Tam wants me to understand that Sally included her in her life—made sure she was invited to everything she did, just as Tam did with her. But, she adds, “not in the explicit way to say, ‘This is my partner’ publicly.” Tam doesn’t blame Sally. But she does wish, for instance, that Sally had been more
willing to socialize at home. “I talked to her all the time about having friends over more,” she explains. “And she would say, ‘Yes, let’s do.’ She always wanted me to be happy. She would try. I also talked with her about my need to get to know her more deeply especially in the emotional realm,” Tam says. “Why didn’t she like delving into her emotions? What might happen if she did? I asked her these questions and she said she didn’t know why. And then we were working too hard at SRS, and I just felt a little distant from her.
“So I almost left her.”
They had been through bumpy times before, rare arguments when Sally’s blue eyes would widen, her mouth tighten, and there would be dead calm. She could be very stubborn. Sally “did not like feeling out of control” and would say, “I’m not mad, I’m not upset,” while quietly simmering with a taut jaw. One time, Tam asked Sally to join her on a cruise with some of their friends. Sally declined. “She didn’t like cruises, had been on one with Steve and hated it.” So Tam set off without her, “and Sally turned into a fourth-grader. She was the most jealous brat. In every phone conversation, she would hardly talk, would not tell me what was going on in the office. She was making me pay. When I got home, I said, ‘You made me a little miserable. But I had a good time. What was that about?’ And she said, ‘I’m sorry, I was awful.’ She said she just didn’t like it that I was away somewhere without her.”
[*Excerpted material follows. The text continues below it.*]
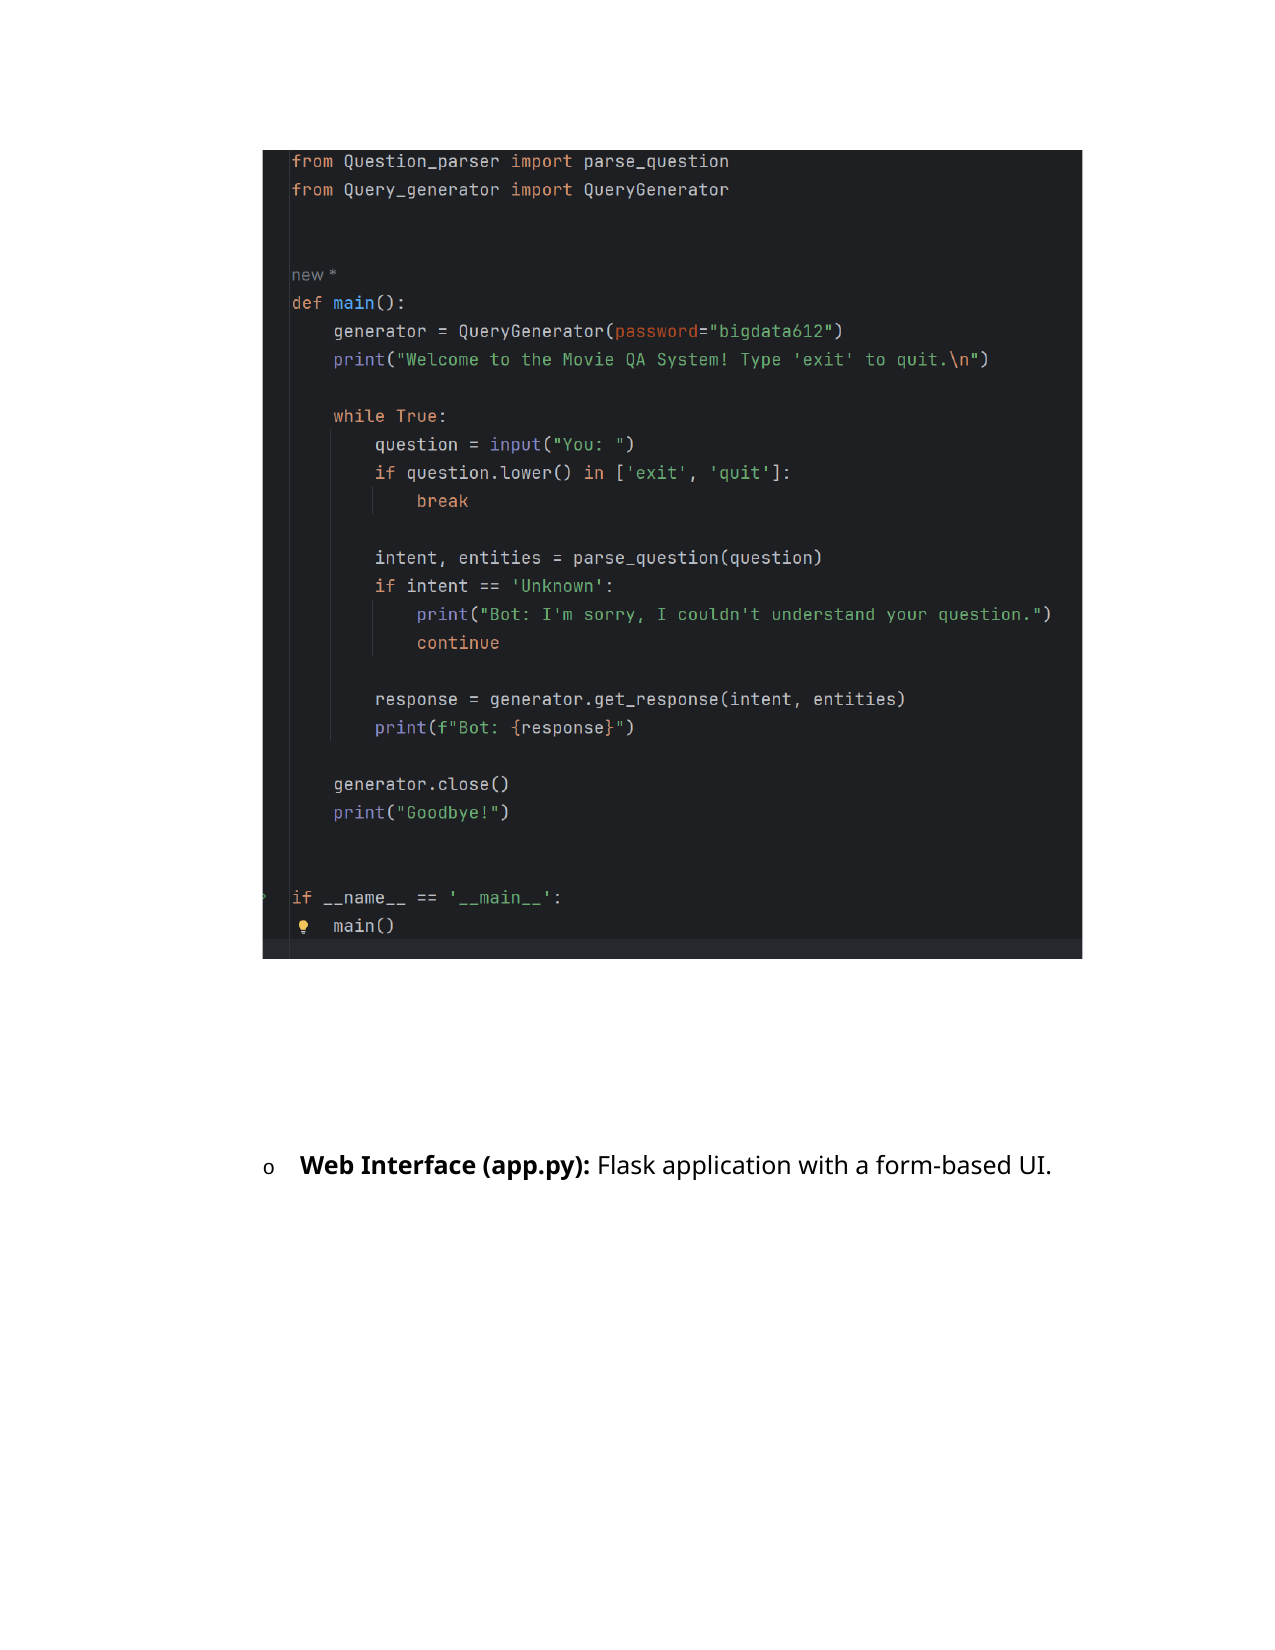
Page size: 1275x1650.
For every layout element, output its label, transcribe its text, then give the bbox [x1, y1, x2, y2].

list Web Interface (app.py): Flask application with a form-based UI. [262, 1148, 1125, 1182]
picture [262, 150, 1083, 959]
Tam reconsidered the situation. “I thought hard about what I had with Sally and what was missing. I wished she could talk longer and say more about her side of any discussion other than work. But we loved each other passionately. And we had so much together and shared the same values and interests that it was ridiculous for me to even think of leaving her. No one is a perfect mate, but Sally came close enough.
“We didn’t talk about it, but she knew that I was thinking of leaving her. And then we’re happy as little larks again, and I’m back in the fold.”